- _EXTRACTED DATA_:
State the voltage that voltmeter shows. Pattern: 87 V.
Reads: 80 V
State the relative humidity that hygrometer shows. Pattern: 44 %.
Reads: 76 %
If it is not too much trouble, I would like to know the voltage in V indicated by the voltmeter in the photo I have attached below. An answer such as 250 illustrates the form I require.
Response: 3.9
...
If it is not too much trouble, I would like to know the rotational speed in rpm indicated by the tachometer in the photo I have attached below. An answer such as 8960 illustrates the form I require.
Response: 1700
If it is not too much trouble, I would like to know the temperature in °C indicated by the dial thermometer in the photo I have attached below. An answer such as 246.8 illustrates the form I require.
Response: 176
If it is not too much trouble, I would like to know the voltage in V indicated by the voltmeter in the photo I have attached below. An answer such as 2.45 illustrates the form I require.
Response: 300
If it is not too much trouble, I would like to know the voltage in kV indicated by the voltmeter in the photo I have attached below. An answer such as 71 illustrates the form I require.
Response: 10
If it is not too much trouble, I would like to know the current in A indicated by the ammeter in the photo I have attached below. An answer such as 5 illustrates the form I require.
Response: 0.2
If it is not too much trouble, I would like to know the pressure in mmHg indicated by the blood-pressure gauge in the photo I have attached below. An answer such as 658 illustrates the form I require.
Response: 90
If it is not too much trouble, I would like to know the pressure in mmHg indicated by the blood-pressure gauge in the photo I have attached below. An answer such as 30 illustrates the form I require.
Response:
...
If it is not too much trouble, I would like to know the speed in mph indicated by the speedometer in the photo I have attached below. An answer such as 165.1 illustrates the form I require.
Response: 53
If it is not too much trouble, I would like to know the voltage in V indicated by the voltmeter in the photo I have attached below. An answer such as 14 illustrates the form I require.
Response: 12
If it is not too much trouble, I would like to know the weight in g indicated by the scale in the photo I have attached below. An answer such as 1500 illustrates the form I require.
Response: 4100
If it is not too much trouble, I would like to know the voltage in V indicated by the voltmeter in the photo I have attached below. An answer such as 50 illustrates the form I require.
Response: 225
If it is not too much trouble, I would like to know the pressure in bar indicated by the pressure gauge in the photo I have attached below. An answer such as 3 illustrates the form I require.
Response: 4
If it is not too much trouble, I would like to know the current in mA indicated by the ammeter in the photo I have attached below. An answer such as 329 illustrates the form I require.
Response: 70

- _REQUIRED WORK_: Pull together every line of the material above that contains the word "State", and copy each of those lines in full.

- _ANSWER TO THIS TASK_:
State the voltage that voltmeter shows. Pattern: 87 V.
State the relative humidity that hygrometer shows. Pattern: 44 %.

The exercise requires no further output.